Erie County Infirmary
|Erie County Infirmary|
|Building Style||Single Building|
|Architect(s)||George Phillip Feick|
|Architecture Style||Second Empire|
In 1816 the Ohio General Assembly authorized boards of county commissioners to construct county poor houses to care for paupers. From 1838, when the State Legislature, established Erie County, until around 1850, indigent citizens were cared for in individual homes with the respective township funding their care. However, Portland Township did have a poor house, a residence where a number of citizens lived in one household. In March 1850, the Erie County Poor House farm consisted of about 63 acres of land with Milan Road on the east and Bloomingville Road (later renamed South Columbus Avenue) on the west.

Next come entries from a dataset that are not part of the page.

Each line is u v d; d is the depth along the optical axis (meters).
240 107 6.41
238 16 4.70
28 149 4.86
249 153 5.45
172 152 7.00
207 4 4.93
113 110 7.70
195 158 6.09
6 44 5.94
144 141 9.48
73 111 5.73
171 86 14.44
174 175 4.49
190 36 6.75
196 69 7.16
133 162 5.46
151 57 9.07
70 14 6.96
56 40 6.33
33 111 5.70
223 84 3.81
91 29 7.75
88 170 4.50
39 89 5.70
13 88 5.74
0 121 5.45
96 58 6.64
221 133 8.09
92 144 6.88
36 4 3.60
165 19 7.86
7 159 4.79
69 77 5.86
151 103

In 1850 the legislature voted to change the name from Poor House to the County Infirmary. An Erie County Infirmary was established in Erie County in 1855 to serve as a home for the aged and indigent. The original building was destroyed by fire in 1885 and the current structure, the historic limestone building at 2900 Columbus Avenue, (the Erie County Services Center), was built in 1886. In 1919 the name changed from the Erie County Infirmary to the Erie County Home.
In 1976 the Erie County Home residents were transferred to the new facility at 3916 East Perkins Avenue, Huron, Ohio, which was dedicated on July 4, 1976, and renamed the Erie County Care Facility. Our facility is proud to have provided health care services to the residents of Erie County for more than 145 years.